JAKARTA - Komisi III DPR mengingatkan Komisi Pemberantasan Korupsi (KPK) agar terus mengusut kasus korupsi di sektor pajak sampai ke akar-akarnya. KPK disarankan untuk tidak berhenti pada kasus yang menimpa Ketua Badan Pemeriksa Keuangan (BPK), Hadi Poernomo.
"Upaya KPK memerangi kejahatan di sektor pajak jangan sampai terhenti pada kasus Hadi Poernomo dan BCA. Saya mendesak KPK untuk segera mengambilalih penanganan kasus manipulasi restitusi pajak yang diduga dilakukan oleh Wilmar Group," ujar Anggota Komisi III DPR Bambang Soesatyo dalam keterangan tertulisnya di Jakarta, Senin (28/4/2014).
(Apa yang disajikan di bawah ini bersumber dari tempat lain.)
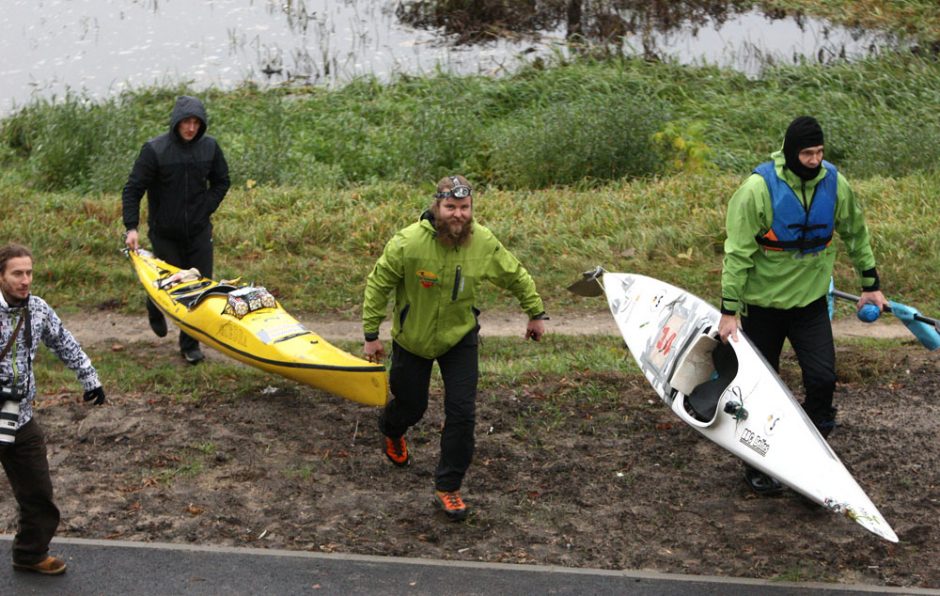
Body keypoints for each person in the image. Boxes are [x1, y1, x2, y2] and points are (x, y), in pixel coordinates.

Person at [362, 175, 548, 521]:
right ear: (437, 207)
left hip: (459, 336)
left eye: (464, 208)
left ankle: (448, 486)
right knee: (411, 407)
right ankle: (391, 428)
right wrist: (371, 333)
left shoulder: (483, 242)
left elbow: (514, 274)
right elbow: (379, 283)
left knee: (463, 413)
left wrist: (535, 312)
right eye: (451, 207)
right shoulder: (408, 242)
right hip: (413, 338)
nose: (458, 214)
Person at [718, 116, 887, 494]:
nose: (815, 160)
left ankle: (812, 457)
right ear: (792, 152)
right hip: (762, 307)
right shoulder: (758, 189)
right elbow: (737, 255)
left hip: (809, 304)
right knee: (762, 387)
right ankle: (757, 461)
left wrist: (870, 284)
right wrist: (729, 312)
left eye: (820, 152)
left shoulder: (834, 183)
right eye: (808, 153)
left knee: (823, 379)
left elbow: (856, 232)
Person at [0, 243, 105, 575]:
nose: (25, 280)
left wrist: (90, 378)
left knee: (39, 492)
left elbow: (63, 341)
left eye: (29, 272)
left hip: (20, 416)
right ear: (1, 276)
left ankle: (30, 554)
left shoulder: (38, 310)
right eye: (17, 273)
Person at [122, 95, 230, 364]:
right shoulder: (155, 150)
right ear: (176, 123)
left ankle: (189, 344)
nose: (191, 128)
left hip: (198, 231)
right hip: (164, 232)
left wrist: (205, 207)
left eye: (196, 122)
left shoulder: (210, 148)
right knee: (171, 285)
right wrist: (131, 227)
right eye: (186, 122)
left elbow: (222, 181)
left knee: (199, 289)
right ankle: (154, 304)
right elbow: (133, 190)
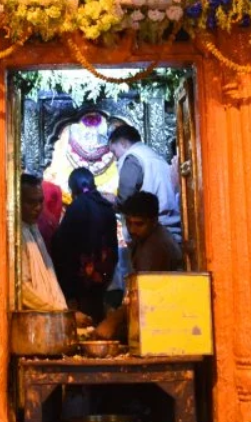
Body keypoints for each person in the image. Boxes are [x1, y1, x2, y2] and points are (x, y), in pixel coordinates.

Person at [93, 191, 183, 340]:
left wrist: (113, 321)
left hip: (164, 325)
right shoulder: (145, 239)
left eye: (139, 224)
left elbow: (144, 294)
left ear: (154, 221)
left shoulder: (156, 246)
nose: (132, 229)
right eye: (128, 223)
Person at [50, 168, 118, 322]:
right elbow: (112, 249)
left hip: (79, 283)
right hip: (102, 279)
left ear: (72, 189)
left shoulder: (77, 207)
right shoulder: (107, 207)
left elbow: (63, 246)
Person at [108, 125, 181, 241]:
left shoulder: (132, 158)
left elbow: (125, 199)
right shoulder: (153, 156)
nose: (115, 158)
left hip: (151, 232)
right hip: (169, 228)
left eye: (114, 151)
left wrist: (109, 200)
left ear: (123, 143)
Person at [19, 174, 67, 311]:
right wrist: (58, 310)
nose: (38, 207)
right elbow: (23, 289)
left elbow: (50, 279)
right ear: (17, 201)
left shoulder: (34, 229)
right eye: (31, 202)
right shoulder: (15, 235)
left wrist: (62, 310)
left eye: (40, 201)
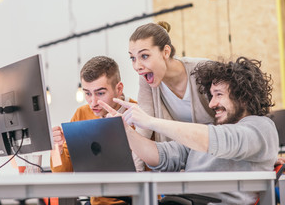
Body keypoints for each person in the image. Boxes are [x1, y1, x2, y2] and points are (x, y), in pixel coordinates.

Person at [99, 57, 279, 204]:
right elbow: (162, 156)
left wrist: (151, 121)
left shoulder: (260, 127)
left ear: (243, 97)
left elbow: (220, 141)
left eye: (219, 94)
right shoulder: (208, 131)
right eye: (211, 95)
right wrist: (125, 132)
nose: (211, 104)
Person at [128, 21, 215, 171]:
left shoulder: (204, 70)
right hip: (180, 162)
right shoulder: (146, 80)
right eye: (133, 58)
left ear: (166, 52)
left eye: (144, 56)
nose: (137, 66)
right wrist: (136, 174)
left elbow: (229, 123)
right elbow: (144, 127)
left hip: (214, 158)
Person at [50, 56, 137, 205]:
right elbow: (62, 174)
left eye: (100, 93)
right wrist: (57, 149)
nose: (93, 102)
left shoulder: (137, 113)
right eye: (88, 93)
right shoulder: (81, 114)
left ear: (119, 88)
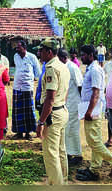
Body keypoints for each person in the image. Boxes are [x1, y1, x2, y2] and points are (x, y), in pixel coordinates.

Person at [75, 45, 112, 181]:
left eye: (83, 54)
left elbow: (96, 92)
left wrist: (89, 111)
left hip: (93, 110)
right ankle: (94, 169)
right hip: (89, 108)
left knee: (94, 142)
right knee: (95, 140)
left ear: (91, 55)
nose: (81, 57)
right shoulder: (91, 69)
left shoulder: (95, 70)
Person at [36, 38, 70, 185]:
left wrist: (41, 121)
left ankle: (57, 185)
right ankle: (63, 180)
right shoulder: (63, 66)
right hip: (61, 110)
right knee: (61, 151)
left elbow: (50, 98)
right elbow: (65, 92)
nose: (39, 53)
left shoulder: (51, 68)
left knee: (51, 153)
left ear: (49, 52)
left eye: (41, 50)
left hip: (53, 114)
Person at [57, 48, 83, 166]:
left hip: (74, 102)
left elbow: (80, 85)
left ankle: (77, 154)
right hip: (66, 102)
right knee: (66, 129)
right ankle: (68, 152)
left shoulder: (72, 67)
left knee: (73, 129)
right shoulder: (62, 67)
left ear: (63, 58)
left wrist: (82, 104)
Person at [12, 39, 41, 140]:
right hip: (17, 87)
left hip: (27, 87)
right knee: (17, 111)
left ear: (24, 48)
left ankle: (28, 133)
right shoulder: (15, 57)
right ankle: (19, 133)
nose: (17, 49)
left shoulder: (32, 57)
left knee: (28, 111)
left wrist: (34, 80)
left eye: (19, 47)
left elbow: (38, 72)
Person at [103, 47, 112, 148]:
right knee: (110, 118)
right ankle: (110, 139)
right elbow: (103, 77)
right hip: (109, 96)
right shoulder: (107, 65)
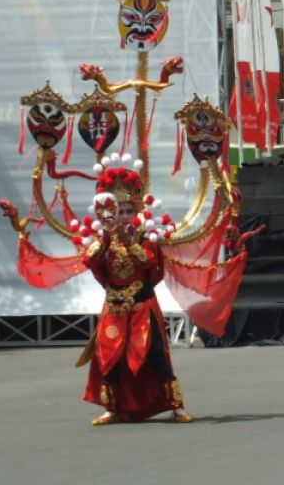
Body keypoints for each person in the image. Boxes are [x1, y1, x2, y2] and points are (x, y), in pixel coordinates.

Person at [79, 160, 192, 425]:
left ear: (137, 210)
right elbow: (89, 260)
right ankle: (112, 408)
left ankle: (176, 406)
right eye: (121, 210)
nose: (125, 215)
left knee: (155, 355)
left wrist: (132, 245)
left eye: (130, 210)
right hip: (115, 305)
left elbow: (150, 264)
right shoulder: (104, 238)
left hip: (142, 305)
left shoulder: (146, 236)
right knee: (109, 357)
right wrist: (106, 239)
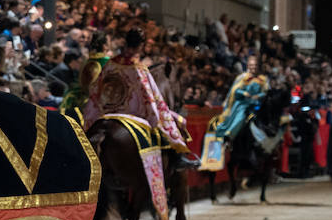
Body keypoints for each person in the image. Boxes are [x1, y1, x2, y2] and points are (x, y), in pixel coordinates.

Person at [82, 28, 199, 167]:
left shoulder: (110, 64)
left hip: (107, 111)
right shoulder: (138, 68)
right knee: (174, 122)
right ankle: (177, 159)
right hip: (133, 114)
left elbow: (97, 90)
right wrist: (158, 115)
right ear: (141, 46)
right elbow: (151, 97)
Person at [210, 54, 268, 140]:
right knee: (240, 116)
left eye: (255, 65)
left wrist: (258, 95)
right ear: (248, 66)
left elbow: (265, 92)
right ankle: (229, 135)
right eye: (251, 65)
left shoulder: (262, 79)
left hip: (257, 103)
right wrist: (244, 93)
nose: (254, 67)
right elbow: (234, 91)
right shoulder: (242, 77)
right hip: (244, 103)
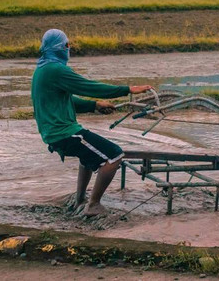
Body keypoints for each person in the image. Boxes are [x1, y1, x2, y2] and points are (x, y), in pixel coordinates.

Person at [31, 29, 153, 217]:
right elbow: (88, 86)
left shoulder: (42, 69)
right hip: (64, 133)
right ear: (61, 48)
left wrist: (94, 106)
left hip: (54, 132)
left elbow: (67, 100)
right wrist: (127, 89)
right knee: (114, 156)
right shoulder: (56, 70)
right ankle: (94, 204)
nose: (68, 49)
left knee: (88, 156)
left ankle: (80, 199)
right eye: (67, 46)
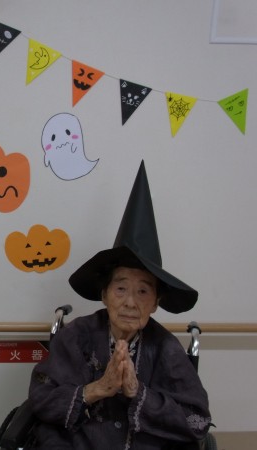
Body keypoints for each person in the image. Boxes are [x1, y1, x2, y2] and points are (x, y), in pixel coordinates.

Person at [28, 161, 212, 450]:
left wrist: (138, 392)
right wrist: (97, 389)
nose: (130, 302)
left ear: (156, 303)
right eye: (121, 288)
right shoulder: (75, 336)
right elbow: (41, 399)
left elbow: (197, 421)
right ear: (104, 295)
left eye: (143, 291)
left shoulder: (166, 348)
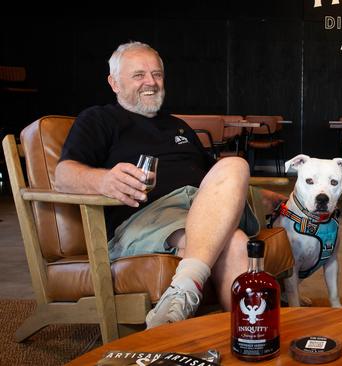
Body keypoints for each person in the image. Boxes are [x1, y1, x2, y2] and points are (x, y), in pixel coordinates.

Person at [54, 41, 262, 329]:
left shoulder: (178, 126)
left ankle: (202, 307)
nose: (151, 82)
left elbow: (216, 179)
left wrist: (265, 195)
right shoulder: (99, 120)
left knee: (234, 166)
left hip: (199, 209)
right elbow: (63, 174)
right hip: (146, 215)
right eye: (139, 75)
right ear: (114, 83)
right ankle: (244, 332)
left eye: (157, 74)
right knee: (235, 242)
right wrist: (103, 179)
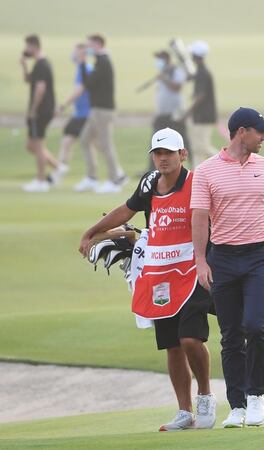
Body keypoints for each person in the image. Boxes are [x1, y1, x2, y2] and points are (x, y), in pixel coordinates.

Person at [77, 128, 216, 431]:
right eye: (157, 153)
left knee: (190, 338)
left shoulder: (197, 183)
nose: (162, 158)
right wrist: (91, 231)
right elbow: (126, 210)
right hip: (159, 273)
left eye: (168, 153)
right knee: (172, 346)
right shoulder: (149, 183)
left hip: (193, 272)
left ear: (183, 154)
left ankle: (205, 394)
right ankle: (184, 410)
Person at [191, 107, 264, 428]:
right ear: (241, 132)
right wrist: (200, 260)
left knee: (255, 325)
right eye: (260, 132)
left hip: (258, 258)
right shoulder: (206, 171)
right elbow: (199, 218)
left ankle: (256, 397)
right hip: (222, 259)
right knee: (231, 335)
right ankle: (236, 406)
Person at [74, 33, 128, 194]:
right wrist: (84, 64)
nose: (88, 48)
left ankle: (115, 180)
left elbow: (88, 84)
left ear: (98, 44)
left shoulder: (103, 61)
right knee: (85, 140)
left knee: (106, 144)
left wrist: (83, 63)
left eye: (90, 44)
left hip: (104, 110)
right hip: (95, 109)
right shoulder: (98, 61)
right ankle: (92, 177)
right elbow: (88, 83)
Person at [20, 34, 59, 193]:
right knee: (31, 145)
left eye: (27, 46)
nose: (25, 49)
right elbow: (29, 81)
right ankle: (58, 167)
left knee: (38, 144)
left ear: (34, 46)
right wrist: (23, 65)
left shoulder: (43, 64)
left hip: (41, 110)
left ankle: (41, 181)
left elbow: (40, 88)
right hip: (40, 109)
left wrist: (34, 109)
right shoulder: (37, 64)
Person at [53, 43, 92, 183]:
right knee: (68, 142)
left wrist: (62, 106)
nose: (73, 55)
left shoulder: (85, 69)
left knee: (96, 145)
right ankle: (58, 174)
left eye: (76, 52)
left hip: (85, 114)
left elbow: (79, 90)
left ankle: (114, 175)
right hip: (80, 113)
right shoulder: (81, 69)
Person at [146, 50, 190, 171]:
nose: (157, 62)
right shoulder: (163, 71)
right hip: (162, 114)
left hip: (175, 114)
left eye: (159, 59)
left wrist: (164, 78)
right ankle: (151, 169)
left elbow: (177, 87)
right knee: (156, 141)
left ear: (166, 58)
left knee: (183, 140)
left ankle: (191, 166)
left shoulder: (176, 70)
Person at [183, 40, 218, 167]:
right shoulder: (200, 72)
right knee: (197, 149)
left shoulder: (203, 72)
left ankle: (229, 162)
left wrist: (188, 112)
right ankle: (197, 175)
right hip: (201, 116)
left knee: (202, 147)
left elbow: (201, 96)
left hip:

Bambang menjelaskan, terungkapnya kasus Wilmar Group bukan bersumber dari laporan masyarakat, melainkan dari temuan dan laporan pegawai pajak sendiri, yakni Kepala Kantor Pajak Pratama Besar Dua, M Isnaeni.
"Menurut laporan itu, dua anak usaha Wilmar Group, PT Wilmar Nabati Indonesia (WNI) dan PT Multimas Nabati Asahan (MNA) diduga memanipulasi perhitungan restitusi pajak," sebut Bambang.
Politisi Partai Golkar ini mengungkapkan, hingga Desember 2013 lalu, penanganan kasus ini tidak pernah jelas. Padahal, kasus ini mulai mengemuka sejak 2009-2010. Di mana kasus ini sempat ditangani Kejaksaan Agung (Kejagung), tetapi kemudian dikembalikan ke Ditjen Pajak dengan alasan tidak cukup bukti.
"Jangan lupa, kasus ini sempat dipendam. Isnaeni pertama kali melaporkan kasus ini kepada atasannya, Dirjen Pajak (saat itu) Darmin Nasution dan M Tjiptardjo selaku Direktur Intelijen dan Penyidikan Pajak. Setelah delapan bulan menunggu sia-sia, Isnaeni pun membawa kasus ini ke Komisi III DPR," bebernya.
Lantaran sudah terlalu lama kasus ini diambangkan, Bambang menduga, kasus Wilmar Group ini memuat banyak kepentingan sehingga ada keengganan aparat penegak hukum untuk menanganinya.
"Oleh karena itu, sudah cukup alasan bagi KPK untuk mengambilalih penanganan kasus ini," tukasnya.
Sekadar diketahui, menurut data yang diperoleh Panja Mafia Pajak Komisi III DPR, PT Wilmar International Limited Group diduga melakukan pengelapan pajak senilai Rp500 miliar dengan modus mendirikan perusahaan (72 perusahaan) di wilayah berbeda yang memiliki usaha di bidang sawit (trading, minyak goreng dan turunannya).
Mereka kemudian melakukan perbuatan haram itu dengan cara transaksi fiktif antar perusahaan dalam grup, merekayasa laporan keuangan dan melakukan transfer pricing antar grup.
Adapun PT Wilmar sendiri memiliki kawasan izin berikat yang dilakukan guna mempermudah transaksi antar group. Mereka diduka melakukan tindak pidana perpajakan dengan menerbitkan dan menggunakan faktur pajak fiktif yang dimanfaatkan untuk proses restitusi PPN.